Upgraded SAN for expansion - we're maxed out on what we have right now, and it's a bit of a patchwork. 2 hosts are already on local for a majority of their storage.

As I said in the first post, we don't need HA on the clients that are currently virtualized. They can be down for 24-48 hours without any negative business impact.
Virtualizing the majority of production servers is not possible ATM because we have to comply with vendor specifications (B2B retail). Primary vendors dictate a lot of the systems we run so it can be interfaced back to them for things like JIT stock delivery and ISO compliance, and those software vendors dictate the config they support - none of them support VMs today.
 
Definitely could do better with consolidation, but as I said - that would certainly require some new hardware, not to mention a reasonable SAN upgrade while we're at it.
Proposing "we can replicate exactly what we're doing now, but with minimum $20k in hardware plus $1000 for licensing" probably won't go over so well.

Currently the most powerful host in service is a dual Xeon E5405, and that's hosting 2 old SQL servers that eat up 12GB RAM each (physical machines had 32 each), and another 8 machines that all share the remaining 8GB. I thought ESXi 5.5 would be awesome, since it removes the RAM limit - but I'm holding off for now to see if the Free web client actually comes out.

Anyway, moving around some clients to free up hadware to test out XenServer - thanks again for all the feedback guys.
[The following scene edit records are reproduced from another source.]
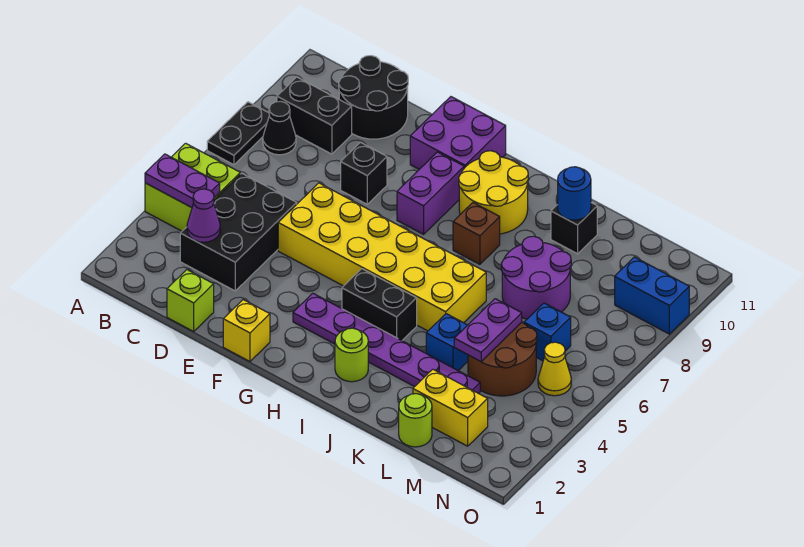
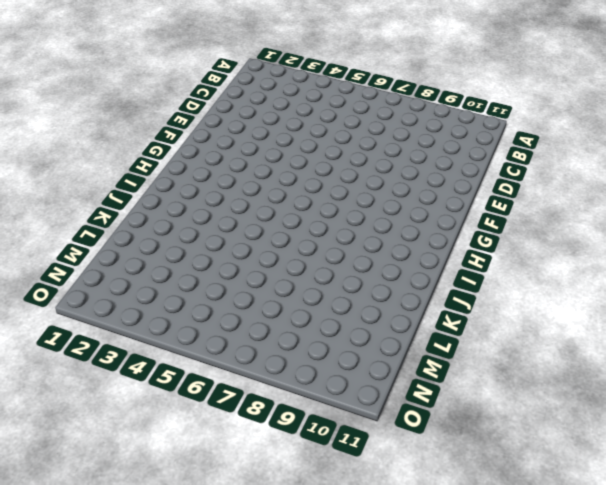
none -> lime brick A4:B5 level 1
none -> black plate A7:A8 level 1
none -> black cone B8 level 1
none -> black brick B9:C9 level 1

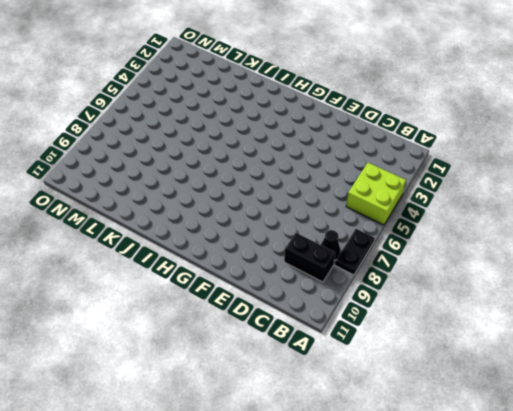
none -> black brick C3:D5 level 1
none -> black round brick C10:D11 level 1
none -> lime brick D1 level 1
none -> yellow brick E5:J6 level 1

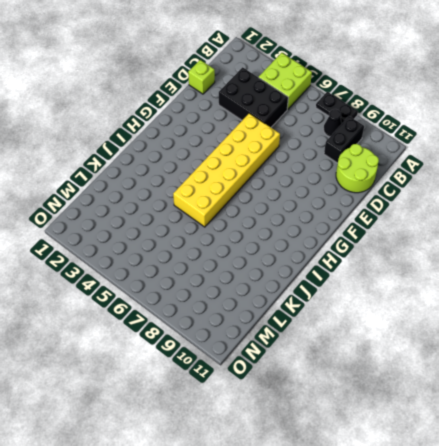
lime round brick C10:D11 level 1 -> black round brick C10:D11 level 1
none -> black brick E8 level 1
none -> yellow brick F1 level 1
none -> purple brick F10:G11 level 1
none -> purple plate G3:L3 level 1

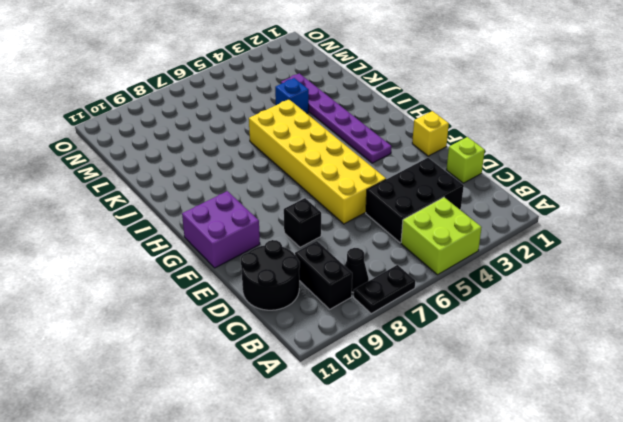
none -> purple brick G8:G9 level 1
none -> black brick H4:I4 level 1
none -> yellow round brick H9:I10 level 1
none -> lime round brick I2 level 1

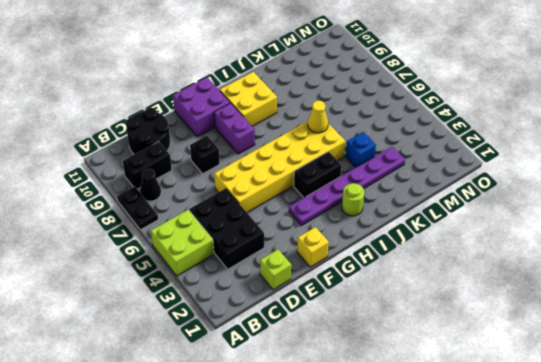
yellow brick H9:I10 level 1 -> yellow round brick H9:I10 level 1
yellow cone J6 level 2 -> yellow cone N5 level 1
none -> brown brick I8 level 1
none -> purple round brick K7:L8 level 1
none -> black brick K10 level 1
none -> lime round brick L1 level 1

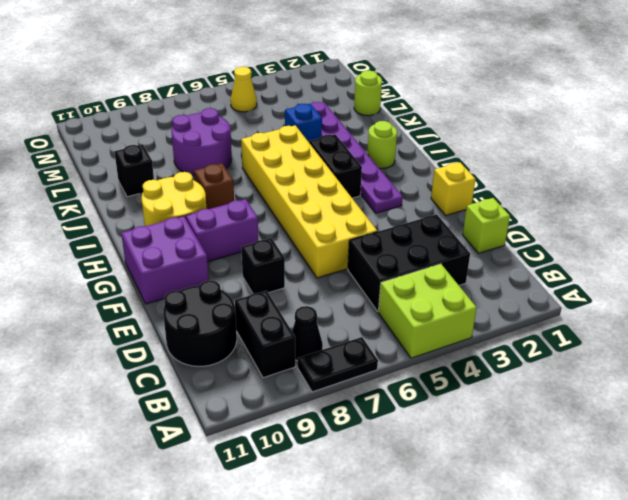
none -> yellow brick L2:M2 level 1
none -> brown round brick L4:M5 level 1
none -> blue brick M6 level 1
none -> blue brick N9:O9 level 1

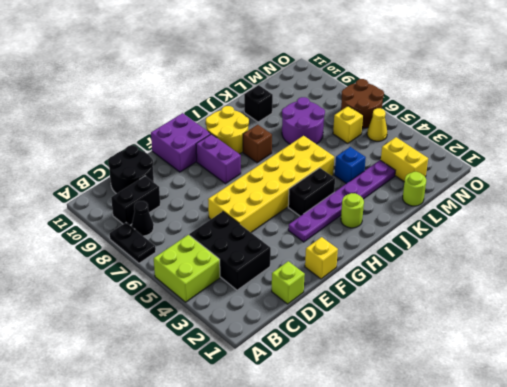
yellow brick M2:M3 level 1 -> yellow brick L2:M2 level 1
yellow brick M6 level 1 -> blue brick M6 level 1
brown round brick N6:O7 level 1 -> brown round brick L4:M5 level 1
none -> black brick E8 level 1
none -> blue brick N9:O9 level 1
none -> purple plate A4:B4 level 2
none -> purple cone C3 level 2

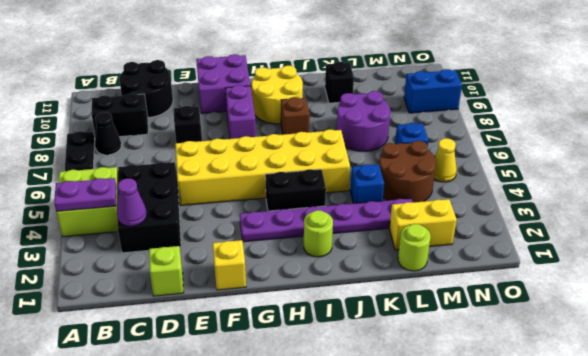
none -> blue round brick K10 level 2
none -> purple plate L4:L5 level 2

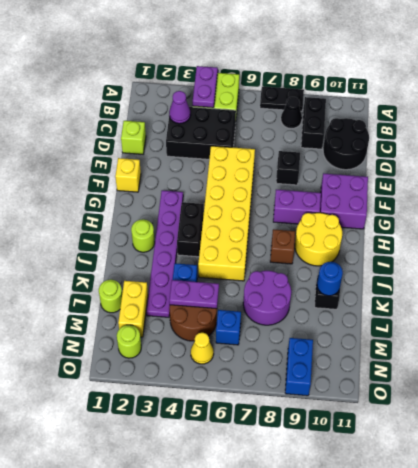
lime round brick N2 level 1 -> none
You don't need the web client. The webclient is only for HW10, which is AHCI disks for guests (limited scope), SMP FT (you don't have licenses), and similar bits all of which are licensed. Now, you shouldn't be able to upgrade to HW 10 with the thick client, but if you can, just avoid doing so for now and 5.5 would do fine for you with the thick client.
 
I'm still confused as to what's causing you to run away screaming from ESXi v5.5 toward XenServer, other than:

1) a bug which allows you to upgrade a VM to v10 and not be able to manage it (which is being addressed above)
2) that they haven't yet released a web management platform independent of vCenter, which from all accounts looks to be forthcoming, and doesn't matter much anyway since the only deltas in lack of C# management capability are related to licensed features

What did I miss?
 
I'm still confused as to what's causing you to run away screaming from ESXi v5.5 toward XenServer, other than:

1) a bug which allows you to upgrade a VM to v10 and not be able to manage it (which is being addressed above)
2) that they haven't yet released a web management platform independent of vCenter, which from all accounts looks to be forthcoming, and doesn't matter much anyway since the only deltas in lack of C# management capability are related to licensed features

What did I miss?
Why do you dodge in boxing when someone is telegraphing a haymaker?

The bigger picture is that I need a longer term infrastructure to get into, and now is the time I can get that going. VMware was the default and easy choice, and if I get any deeper into it it'll just be that much harder to pull out.

The way I see it, their half-baked release of 5.5 isn't a mistake - it's a clear and obvious message that they have no intention of keeping the Free Hypervisor a relevant option for the SMB space. Similar to when they neutered the Backup APIs. I can completely understand the strategy, and the need to protect the revenue stream - it's just not something I can justify the cost on at this time.